Stored items from a collection:

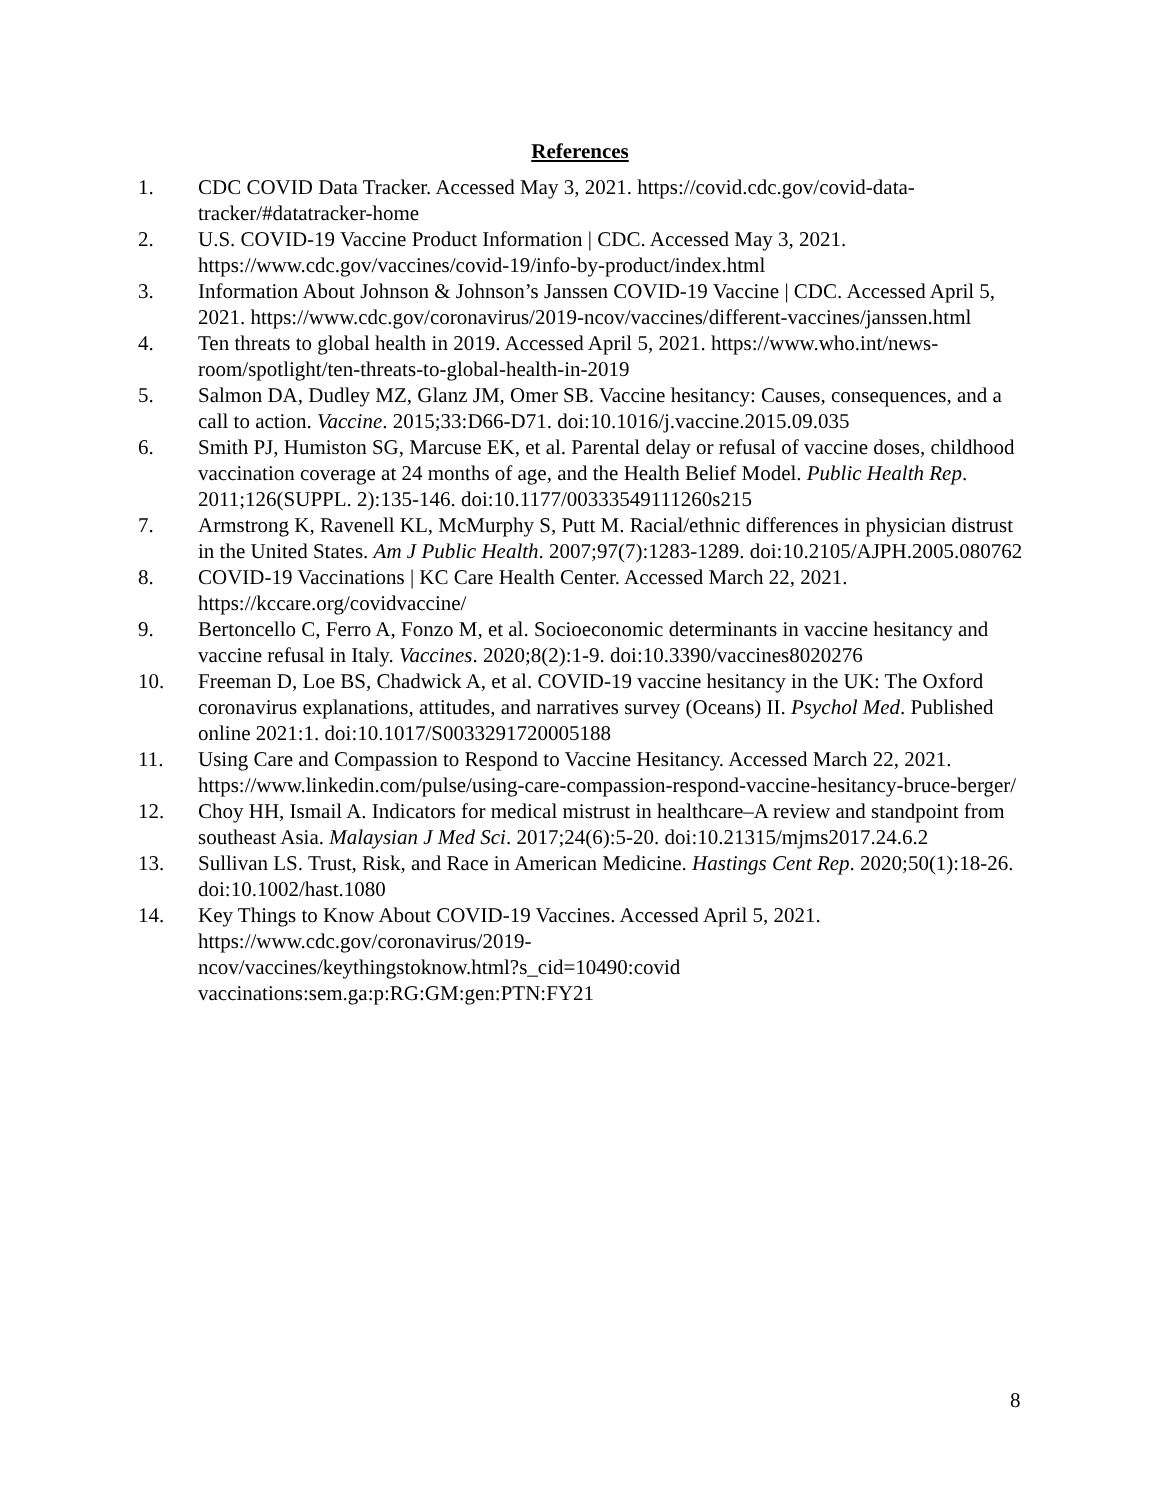References
1. CDC COVID Data Tracker. Accessed May 3, 2021. https://covid.cdc.gov/covid-data-tracker/#datatracker-home
2. U.S. COVID-19 Vaccine Product Information | CDC. Accessed May 3, 2021. https://www.cdc.gov/vaccines/covid-19/info-by-product/index.html
3. Information About Johnson & Johnson’s Janssen COVID-19 Vaccine | CDC. Accessed April 5, 2021. https://www.cdc.gov/coronavirus/2019-ncov/vaccines/different-vaccines/janssen.html
4. Ten threats to global health in 2019. Accessed April 5, 2021. https://www.who.int/news-room/spotlight/ten-threats-to-global-health-in-2019
5. Salmon DA, Dudley MZ, Glanz JM, Omer SB. Vaccine hesitancy: Causes, consequences, and a call to action. Vaccine. 2015;33:D66-D71. doi:10.1016/j.vaccine.2015.09.035
6. Smith PJ, Humiston SG, Marcuse EK, et al. Parental delay or refusal of vaccine doses, childhood vaccination coverage at 24 months of age, and the Health Belief Model. Public Health Rep. 2011;126(SUPPL. 2):135-146. doi:10.1177/00333549111260s215
7. Armstrong K, Ravenell KL, McMurphy S, Putt M. Racial/ethnic differences in physician distrust in the United States. Am J Public Health. 2007;97(7):1283-1289. doi:10.2105/AJPH.2005.080762
8. COVID-19 Vaccinations | KC Care Health Center. Accessed March 22, 2021. https://kccare.org/covidvaccine/
9. Bertoncello C, Ferro A, Fonzo M, et al. Socioeconomic determinants in vaccine hesitancy and vaccine refusal in Italy. Vaccines. 2020;8(2):1-9. doi:10.3390/vaccines8020276
10. Freeman D, Loe BS, Chadwick A, et al. COVID-19 vaccine hesitancy in the UK: The Oxford coronavirus explanations, attitudes, and narratives survey (Oceans) II. Psychol Med. Published online 2021:1. doi:10.1017/S0033291720005188
11. Using Care and Compassion to Respond to Vaccine Hesitancy. Accessed March 22, 2021. https://www.linkedin.com/pulse/using-care-compassion-respond-vaccine-hesitancy-bruce-berger/
12. Choy HH, Ismail A. Indicators for medical mistrust in healthcare–A review and standpoint from southeast Asia. Malaysian J Med Sci. 2017;24(6):5-20. doi:10.21315/mjms2017.24.6.2
13. Sullivan LS. Trust, Risk, and Race in American Medicine. Hastings Cent Rep. 2020;50(1):18-26. doi:10.1002/hast.1080
14. Key Things to Know About COVID-19 Vaccines. Accessed April 5, 2021. https://www.cdc.gov/coronavirus/2019-
ncov/vaccines/keythingstoknow.html?s_cid=10490:covid vaccinations:sem.ga:p:RG:GM:gen:PTN:FY21
8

_TASK OBJECTIVE_
Above are the records. Print exactly, and only, the lines from the line with "4. Ten threats" to the line with "5. Salmon DA, Dudley", both inclusive.

_EXPECTED ANSWER_
4. Ten threats to global health in 2019. Accessed April 5, 2021. https://www.who.int/news-room/spotlight/ten-threats-to-global-health-in-2019
5. Salmon DA, Dudley MZ, Glanz JM, Omer SB. Vaccine hesitancy: Causes, consequences, and a call to action. Vaccine. 2015;33:D66-D71. doi:10.1016/j.vaccine.2015.09.035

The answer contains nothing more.